**Data to examine**
────────

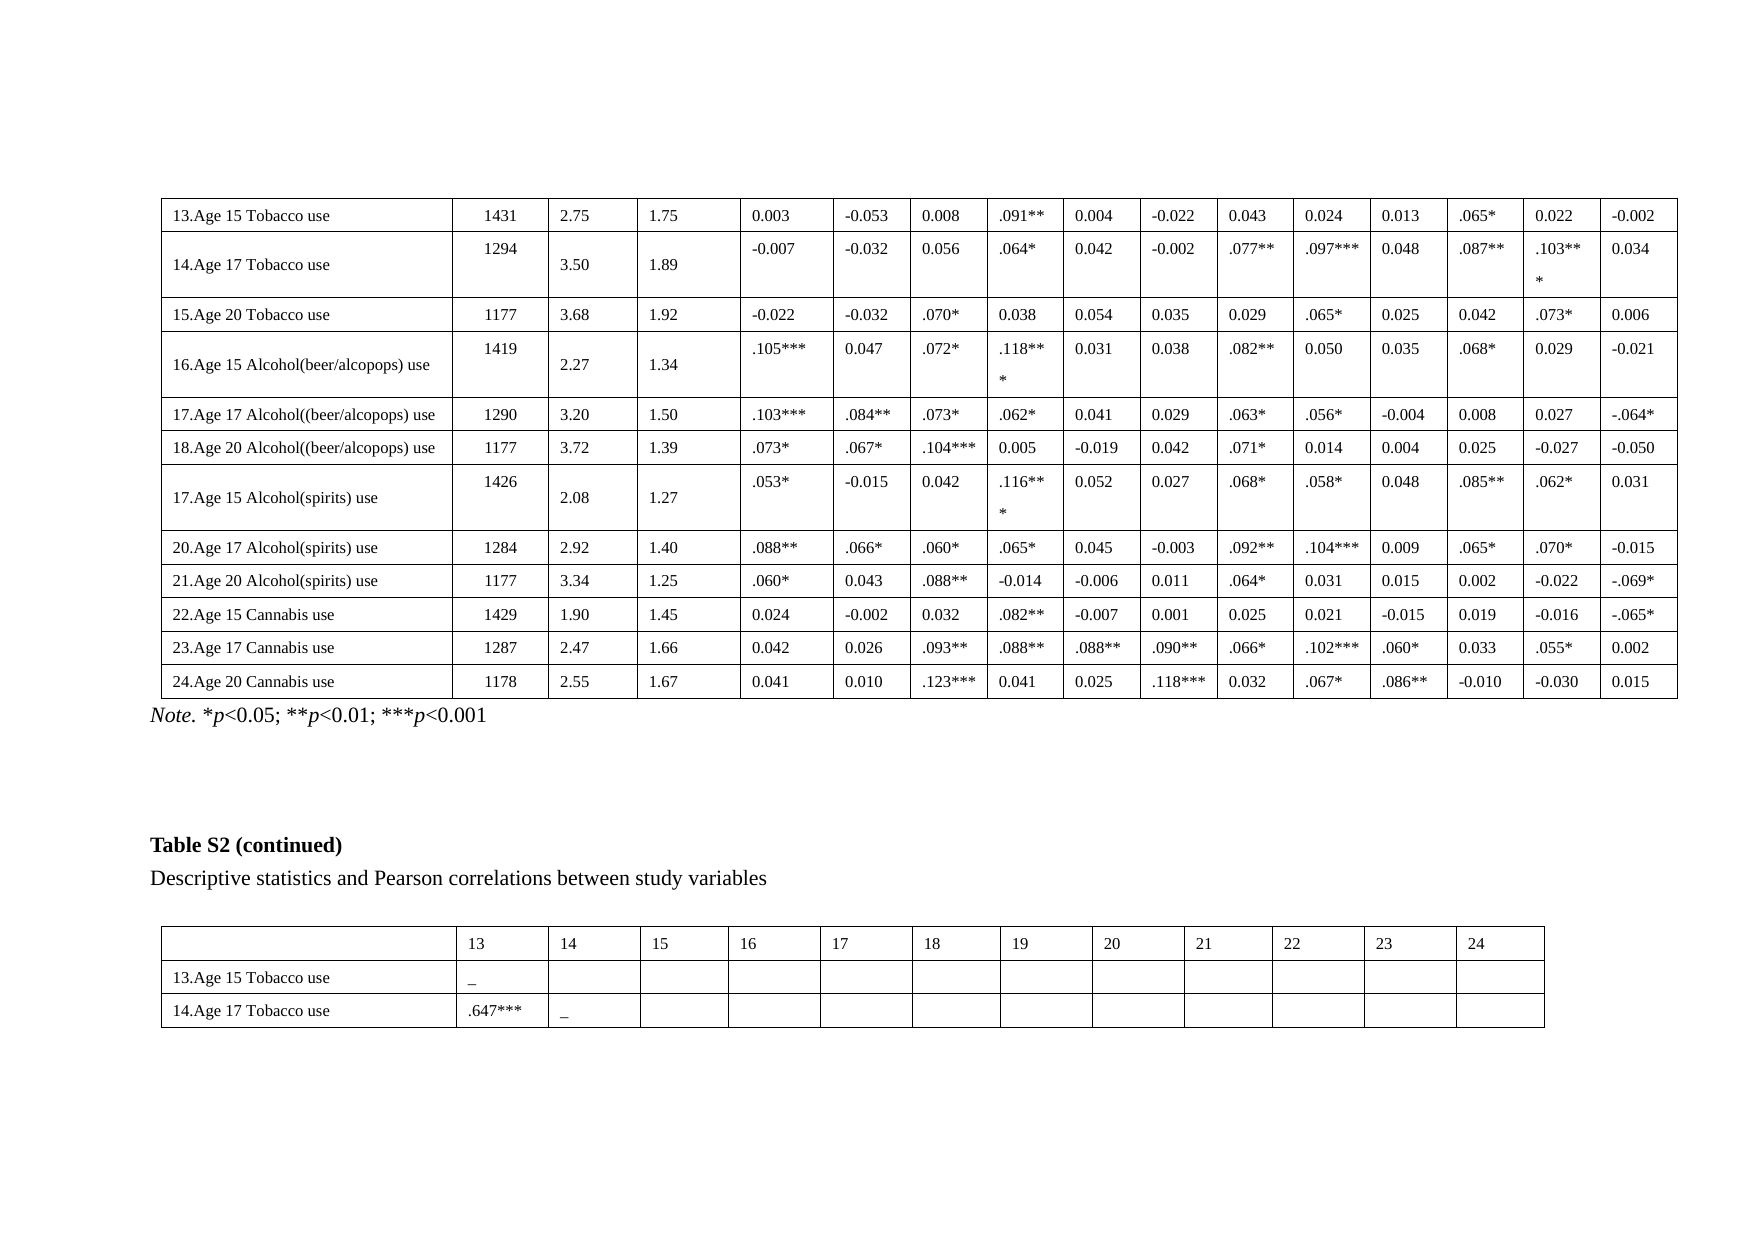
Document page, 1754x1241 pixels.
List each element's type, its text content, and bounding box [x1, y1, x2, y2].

table_cell .077** [1218, 232, 1293, 297]
table_cell 1431 [453, 199, 548, 231]
table_cell .070* [1524, 531, 1600, 563]
table_cell .090** [1141, 632, 1217, 664]
table_cell 0.015 [1371, 565, 1447, 597]
table_cell -0.019 [1064, 431, 1140, 464]
table_cell 0.015 [1601, 665, 1677, 698]
table_header 23 [1365, 927, 1456, 960]
table_cell [913, 961, 1000, 993]
table_cell -.069* [1601, 565, 1677, 597]
table_cell 0.009 [1371, 531, 1447, 563]
table_cell [1185, 994, 1272, 1027]
table_cell .062* [1524, 465, 1600, 530]
table_cell 1287 [453, 632, 548, 664]
table_cell 1.92 [638, 298, 740, 331]
table_cell 0.041 [988, 665, 1063, 698]
table_cell 0.043 [834, 565, 910, 597]
table_cell 0.022 [1524, 199, 1600, 231]
table_cell .104*** [1294, 531, 1370, 563]
table_header 14 [549, 927, 640, 960]
table_cell 0.025 [1218, 598, 1293, 631]
table_cell .084** [834, 398, 910, 430]
table_cell 0.033 [1448, 632, 1523, 664]
table_cell .066* [1218, 632, 1293, 664]
table_header 13 [457, 927, 548, 960]
table_cell 0.024 [741, 598, 833, 631]
table_cell .055* [1524, 632, 1600, 664]
table_cell 0.031 [1294, 565, 1370, 597]
table_cell 0.008 [1448, 398, 1523, 430]
table_cell 0.013 [1371, 199, 1447, 231]
table_cell 20.Age 17 Alcohol(spirits) use [162, 531, 452, 563]
table_cell 0.005 [988, 431, 1063, 464]
table_header 16 [729, 927, 820, 960]
table_cell 2.75 [549, 199, 637, 231]
table_cell .085** [1448, 465, 1523, 530]
table_cell 16.Age 15 Alcohol(beer/alcopops) use [162, 332, 452, 397]
table_cell 0.038 [988, 298, 1063, 331]
table_cell [1457, 994, 1544, 1027]
table_cell 1.25 [638, 565, 740, 597]
table_cell [1001, 994, 1092, 1027]
table_cell [821, 994, 912, 1027]
table_cell -0.002 [834, 598, 910, 631]
table_cell 0.048 [1371, 232, 1447, 297]
table_cell -0.004 [1371, 398, 1447, 430]
table_cell -0.015 [1601, 531, 1677, 563]
table_cell -0.015 [834, 465, 910, 530]
table_cell 0.025 [1371, 298, 1447, 331]
table_cell 1177 [453, 431, 548, 464]
table_cell [1365, 961, 1456, 993]
table_cell 22.Age 15 Cannabis use [162, 598, 452, 631]
table_cell 3.34 [549, 565, 637, 597]
table_cell 13.Age 15 Tobacco use [162, 961, 456, 993]
table_cell 0.042 [911, 465, 987, 530]
table_cell 0.043 [1218, 199, 1293, 231]
table_cell 13.Age 15 Tobacco use [162, 199, 452, 231]
table_cell .116*** [988, 465, 1063, 530]
table_cell .088** [741, 531, 833, 563]
table_cell .073* [911, 398, 987, 430]
table_cell 1290 [453, 398, 548, 430]
text Descriptive statistics and Pearson correlations between study variables [150, 861, 1604, 894]
table_cell [1001, 961, 1092, 993]
table_cell 3.68 [549, 298, 637, 331]
table_cell .068* [1218, 465, 1293, 530]
table_cell .071* [1218, 431, 1293, 464]
table_cell .068* [1448, 332, 1523, 397]
table_cell 0.029 [1141, 398, 1217, 430]
table_cell 0.029 [1524, 332, 1600, 397]
table_cell 17.Age 15 Alcohol(spirits) use [162, 465, 452, 530]
table_cell -0.002 [1141, 232, 1217, 297]
table_cell -0.021 [1601, 332, 1677, 397]
table_cell -0.053 [834, 199, 910, 231]
table_cell 0.038 [1141, 332, 1217, 397]
table_cell 2.27 [549, 332, 637, 397]
table_cell 1.75 [638, 199, 740, 231]
table_cell 0.041 [1064, 398, 1140, 430]
table_cell 0.014 [1294, 431, 1370, 464]
table_cell .086** [1371, 665, 1447, 698]
table_cell 21.Age 20 Alcohol(spirits) use [162, 565, 452, 597]
table_cell -0.015 [1371, 598, 1447, 631]
table_cell .123*** [911, 665, 987, 698]
table_cell 0.019 [1448, 598, 1523, 631]
table_cell .082** [1218, 332, 1293, 397]
table_cell -.064* [1601, 398, 1677, 430]
table_header 19 [1001, 927, 1092, 960]
table_cell 0.027 [1524, 398, 1600, 430]
table_cell [729, 961, 820, 993]
table_cell 1294 [453, 232, 548, 297]
table_cell -0.003 [1141, 531, 1217, 563]
table_cell 0.021 [1294, 598, 1370, 631]
table_cell -0.022 [1141, 199, 1217, 231]
table_cell 0.026 [834, 632, 910, 664]
table_cell -0.022 [1524, 565, 1600, 597]
table_cell 17.Age 17 Alcohol((beer/alcopops) use [162, 398, 452, 430]
table_cell 0.041 [741, 665, 833, 698]
table_cell 14.Age 17 Tobacco use [162, 232, 452, 297]
table_cell -0.022 [741, 298, 833, 331]
table_cell 0.010 [834, 665, 910, 698]
table_cell .118*** [988, 332, 1063, 397]
table_cell .088** [988, 632, 1063, 664]
table_cell 1.39 [638, 431, 740, 464]
table_cell [1093, 961, 1184, 993]
table_cell -0.007 [1064, 598, 1140, 631]
table_cell .091** [988, 199, 1063, 231]
table_cell 0.004 [1371, 431, 1447, 464]
table_header 15 [641, 927, 728, 960]
table_header 18 [913, 927, 1000, 960]
table_cell 15.Age 20 Tobacco use [162, 298, 452, 331]
table_cell -.065* [1601, 598, 1677, 631]
table_cell -0.016 [1524, 598, 1600, 631]
table_cell 0.008 [911, 199, 987, 231]
table_cell 1177 [453, 565, 548, 597]
table_cell 24.Age 20 Cannabis use [162, 665, 452, 698]
table_cell 0.045 [1064, 531, 1140, 563]
table_cell .060* [911, 531, 987, 563]
table_cell .070* [911, 298, 987, 331]
table_cell 0.025 [1064, 665, 1140, 698]
table_cell [1365, 994, 1456, 1027]
table_cell 3.72 [549, 431, 637, 464]
table_cell -0.002 [1601, 199, 1677, 231]
table_cell .088** [911, 565, 987, 597]
table_cell .065* [1294, 298, 1370, 331]
table_cell 0.034 [1601, 232, 1677, 297]
table_cell 2.08 [549, 465, 637, 530]
table_header [162, 927, 456, 960]
table_cell 1.50 [638, 398, 740, 430]
table_cell 23.Age 17 Cannabis use [162, 632, 452, 664]
table_cell 3.20 [549, 398, 637, 430]
table_cell -0.010 [1448, 665, 1523, 698]
table_cell 1.27 [638, 465, 740, 530]
table_header 21 [1185, 927, 1272, 960]
table_cell .093** [911, 632, 987, 664]
table_cell [913, 994, 1000, 1027]
table_header 24 [1457, 927, 1544, 960]
table_cell 1419 [453, 332, 548, 397]
table_cell .103*** [1524, 232, 1600, 297]
table_cell 1.40 [638, 531, 740, 563]
table_cell 1284 [453, 531, 548, 563]
table_cell .064* [988, 232, 1063, 297]
table_cell 0.042 [741, 632, 833, 664]
table_cell .073* [1524, 298, 1600, 331]
table_cell .060* [741, 565, 833, 597]
table_cell 1.89 [638, 232, 740, 297]
table_cell .063* [1218, 398, 1293, 430]
table_cell .062* [988, 398, 1063, 430]
table_cell 1.34 [638, 332, 740, 397]
table_cell 0.024 [1294, 199, 1370, 231]
table_cell [1185, 961, 1272, 993]
table_cell .647*** [457, 994, 548, 1027]
table_cell .118*** [1141, 665, 1217, 698]
table_cell 0.002 [1601, 632, 1677, 664]
table_cell 1.45 [638, 598, 740, 631]
table_cell 1.90 [549, 598, 637, 631]
table_cell _ [549, 994, 640, 1027]
table_cell .067* [1294, 665, 1370, 698]
table_cell 0.042 [1141, 431, 1217, 464]
table_cell 0.056 [911, 232, 987, 297]
table_cell 0.004 [1064, 199, 1140, 231]
table_cell [1093, 994, 1184, 1027]
table_cell .065* [1448, 531, 1523, 563]
table_cell 1.66 [638, 632, 740, 664]
table_cell .066* [834, 531, 910, 563]
table_cell 2.55 [549, 665, 637, 698]
table_cell 14.Age 17 Tobacco use [162, 994, 456, 1027]
table_cell -0.014 [988, 565, 1063, 597]
table_cell .067* [834, 431, 910, 464]
table_cell 1177 [453, 298, 548, 331]
table_cell 0.052 [1064, 465, 1140, 530]
text Table S2 (continued) [150, 829, 1604, 861]
table_cell 0.001 [1141, 598, 1217, 631]
table_cell 1429 [453, 598, 548, 631]
table_cell -0.032 [834, 298, 910, 331]
table_cell .088** [1064, 632, 1140, 664]
table_cell -0.032 [834, 232, 910, 297]
table_cell -0.050 [1601, 431, 1677, 464]
table_cell 1426 [453, 465, 548, 530]
table_cell 0.011 [1141, 565, 1217, 597]
table_cell 0.054 [1064, 298, 1140, 331]
table_cell 0.025 [1448, 431, 1523, 464]
table_header 17 [821, 927, 912, 960]
table_cell .072* [911, 332, 987, 397]
table_cell [821, 961, 912, 993]
table_cell [549, 961, 640, 993]
table_cell .060* [1371, 632, 1447, 664]
table_cell -0.027 [1524, 431, 1600, 464]
table_cell [1273, 994, 1364, 1027]
table_cell 0.042 [1448, 298, 1523, 331]
table_cell .058* [1294, 465, 1370, 530]
table_cell 0.042 [1064, 232, 1140, 297]
table_cell .065* [988, 531, 1063, 563]
table_cell [1273, 961, 1364, 993]
table_cell 0.035 [1141, 298, 1217, 331]
table_cell [641, 994, 728, 1027]
table_cell .097*** [1294, 232, 1370, 297]
table_cell .056* [1294, 398, 1370, 430]
table_cell [1457, 961, 1544, 993]
table_cell .087** [1448, 232, 1523, 297]
table_cell 0.031 [1601, 465, 1677, 530]
table_cell 0.006 [1601, 298, 1677, 331]
table_cell 0.048 [1371, 465, 1447, 530]
table_cell .102*** [1294, 632, 1370, 664]
table_cell 0.032 [1218, 665, 1293, 698]
table_header 22 [1273, 927, 1364, 960]
table_cell .073* [741, 431, 833, 464]
table_cell 0.003 [741, 199, 833, 231]
table_cell 2.47 [549, 632, 637, 664]
table_cell 0.035 [1371, 332, 1447, 397]
table_cell .105*** [741, 332, 833, 397]
table_cell .065* [1448, 199, 1523, 231]
table_cell 0.050 [1294, 332, 1370, 397]
table_cell 0.031 [1064, 332, 1140, 397]
table_cell .104*** [911, 431, 987, 464]
table_cell 0.032 [911, 598, 987, 631]
table_cell 3.50 [549, 232, 637, 297]
table_cell -0.030 [1524, 665, 1600, 698]
text Note. *p<0.05; **p<0.01; ***p<0.001 [150, 699, 1604, 731]
table_cell 2.92 [549, 531, 637, 563]
table_cell 0.002 [1448, 565, 1523, 597]
table_cell 0.047 [834, 332, 910, 397]
table_cell 18.Age 20 Alcohol((beer/alcopops) use [162, 431, 452, 464]
table_cell 1.67 [638, 665, 740, 698]
table_cell _ [457, 961, 548, 993]
table_cell 1178 [453, 665, 548, 698]
table_cell 0.027 [1141, 465, 1217, 530]
table_cell [729, 994, 820, 1027]
table_cell .064* [1218, 565, 1293, 597]
table_cell .082** [988, 598, 1063, 631]
table_cell .103*** [741, 398, 833, 430]
table_header 20 [1093, 927, 1184, 960]
table_cell .053* [741, 465, 833, 530]
table_cell .092** [1218, 531, 1293, 563]
table_cell [641, 961, 728, 993]
table_cell -0.007 [741, 232, 833, 297]
table_cell 0.029 [1218, 298, 1293, 331]
table_cell -0.006 [1064, 565, 1140, 597]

────────

**Task item**
Could you tally the lines in the data that contain the string "Alcohol" and answer with the number alone?

**Expected answer**
6